# Technical Data Extraction: Latency Comparison of LLM Inference Frameworks
## 1. Document Overview
This image contains a series of bar charts comparing the performance (throughput) of four different Large Language Model (LLM) inference frameworks across various models and two hardware platforms: **Jetson Orin (64G) mobile GPU** and **Raspberry Pi 4**.
* **Primary Metric:** Tokens / sec (Higher is better).
* **Language:** English.
---
## 2. Legend and Component Identification
The legend is positioned at the top center of the image.
| Color | Framework | Description |
| :--- | :--- | :--- |
| Light Gray | **AutoGPTQ** | Quantization framework. |
| Medium Gray | **llama.cpp** | C++ based inference engine. |
| Dark Gray | **exllama** | Optimized Llama inference. |
| Dark Red | **TinyChat** | The framework being highlighted for superior performance. |
---
## 3. Section (a): Latency comparison on Jetson Orin (64G) mobile GPU
This section contains eight individual bar charts. The trend across all charts shows **TinyChat** (Dark Red) significantly outperforming the other frameworks, often by a factor of 2x or more.
### Data Table: Jetson Orin Performance (Tokens/sec)
| Model (Size) | AutoGPTQ (Light Gray) | llama.cpp (Med Gray) | exllama (Dark Gray) | TinyChat (Red) |
| :--- | :---: | :---: | :---: | :---: |
| **Llama-2 (7B)** | 13.4 | 22.5 | 15.9 | 39.1 |
| **Llama-2 (13B)** | 8.0 | 13.3 | 9.1 | 21.2 |
| **LLaMA (30B)** | 2.9 | 5.8 | 3.2 | 8.8 |
| **Llama-2 (70B)** | 1.3 | 3.0 | 1.4 | 3.5 |
| **StarCoder (15.5B)** | 6 | N/A | N/A | 17 |
| **StableCode (3B)** | 10 | N/A | N/A | 32 |
| **Mistral (7B)** | 14 | N/A | N/A | 37 |
| **Falcon (7B)** | 3 | N/A | N/A | 22 |
*Note: "N/A" indicates the framework was not represented in that specific model's chart.*
---
## 4. Section (b): Latency on Raspberry Pi 4
This section contains three bar charts. The hardware is represented by a small image of a Raspberry Pi board. The trend shows TinyChat maintaining functionality and performance where other frameworks are either slower or unsupported.
### Data Table: Raspberry Pi 4 Performance (Tokens/sec)

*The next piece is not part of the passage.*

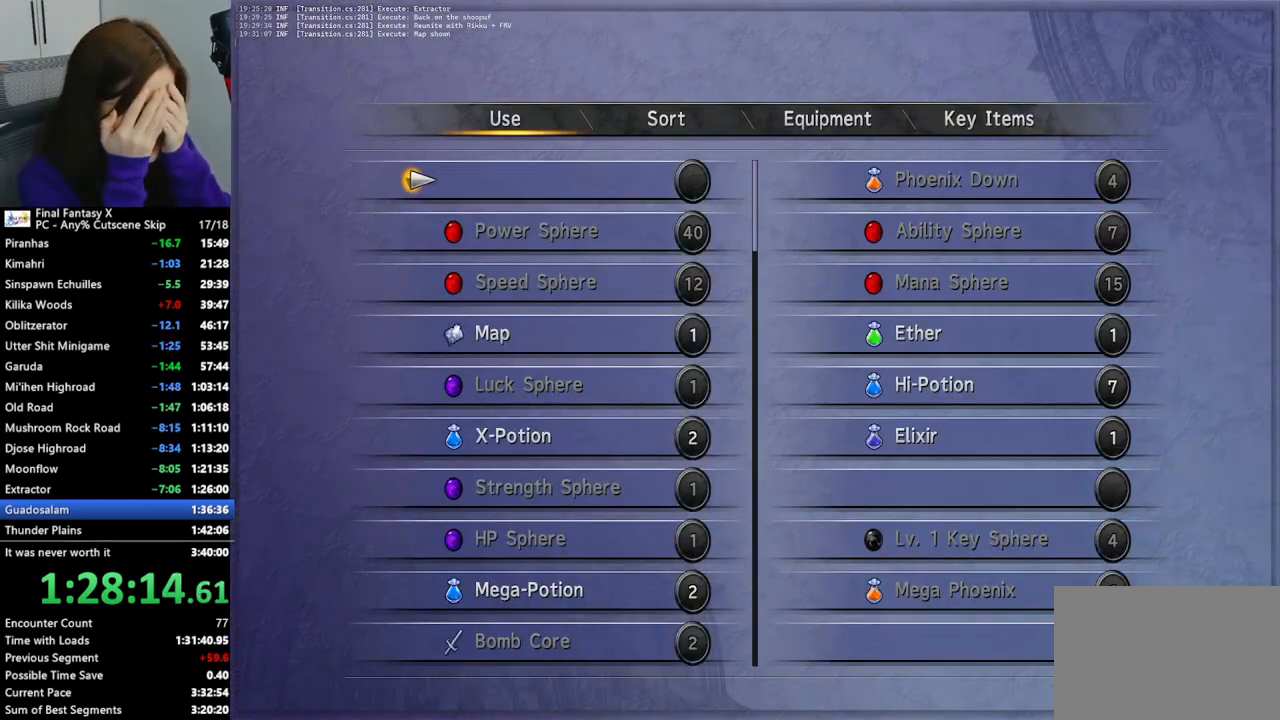
{"buttons": [], "left_stick": "up", "right_stick": "center", "events": [[33, "CIRCLE", "up"], [100, "CIRCLE", "down"], [167, "CIRCLE", "up"], [233, "CIRCLE", "down"], [300, "left_stick", "up"], [333, "CIRCLE", "up"]]}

| Model (Size) | llama.cpp (Med Gray) | TinyChat (Red) | Notes |
| :--- | :---: | :---: | :--- |
| **Llama-2 (7B)** | 0.7 | 0.7 | Performance is equal. |
| **OPT (6.7B)** | NS | 0.7 | **NS** (Not Supported) for llama.cpp. |
| **OPT (1.3B)** | Not Supported | 3.0 | llama.cpp indicated as "Not Supported". |
---
## 5. Visual Trend Analysis & Observations
1. **Dominance of TinyChat:** In the Jetson Orin benchmarks, TinyChat consistently achieves the highest throughput. For the **Falcon (7B)** model, TinyChat is over 7 times faster than AutoGPTQ (22 vs 3 tokens/sec).
2. **Scaling Trends:** As model size increases (e.g., Llama-2 7B to 70B), the tokens per second decrease across all frameworks, as expected due to increased computational demand.
3. **Framework Compatibility:**
* **exllama** and **AutoGPTQ** are only shown for the Llama/LLaMA family of models.
* **TinyChat** shows broad compatibility across Llama-2, LLaMA, StarCoder, StableCode, Mistral, Falcon, and OPT.
4. **Edge Hardware Constraints:** On the Raspberry Pi 4, performance drops significantly (below 1 token/sec for larger models), highlighting the extreme resource constraints of the hardware compared to the Jetson Orin. TinyChat shows a unique ability to run OPT models on this hardware where llama.cpp is labeled as "Not Supported" or "NS".